### [Problem statement]
I need the number of lines in the following entries that hold the word "index", and no other text.

(Human pose keypoint data)

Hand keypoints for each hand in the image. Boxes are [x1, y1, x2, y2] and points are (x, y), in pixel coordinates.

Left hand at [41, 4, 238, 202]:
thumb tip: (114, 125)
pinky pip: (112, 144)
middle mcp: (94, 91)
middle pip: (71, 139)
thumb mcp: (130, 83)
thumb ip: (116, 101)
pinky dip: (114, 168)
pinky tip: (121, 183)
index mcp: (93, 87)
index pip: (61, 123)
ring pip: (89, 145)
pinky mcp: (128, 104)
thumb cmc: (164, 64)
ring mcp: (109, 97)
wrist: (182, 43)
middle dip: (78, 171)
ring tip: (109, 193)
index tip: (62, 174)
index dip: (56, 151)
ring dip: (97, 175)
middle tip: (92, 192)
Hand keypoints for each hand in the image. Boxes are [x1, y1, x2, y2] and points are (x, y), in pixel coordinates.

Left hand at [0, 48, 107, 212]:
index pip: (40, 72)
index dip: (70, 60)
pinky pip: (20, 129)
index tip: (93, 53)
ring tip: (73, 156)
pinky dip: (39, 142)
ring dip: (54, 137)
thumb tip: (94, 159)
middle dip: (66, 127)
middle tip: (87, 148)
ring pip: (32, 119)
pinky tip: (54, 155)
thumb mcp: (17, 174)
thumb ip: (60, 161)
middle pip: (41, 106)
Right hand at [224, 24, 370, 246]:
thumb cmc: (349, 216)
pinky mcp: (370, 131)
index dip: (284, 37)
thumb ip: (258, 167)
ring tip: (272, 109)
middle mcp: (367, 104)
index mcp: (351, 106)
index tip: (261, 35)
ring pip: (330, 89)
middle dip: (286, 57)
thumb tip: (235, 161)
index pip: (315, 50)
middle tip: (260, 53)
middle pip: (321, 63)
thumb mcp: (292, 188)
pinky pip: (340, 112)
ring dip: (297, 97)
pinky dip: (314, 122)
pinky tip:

### [Output below]
11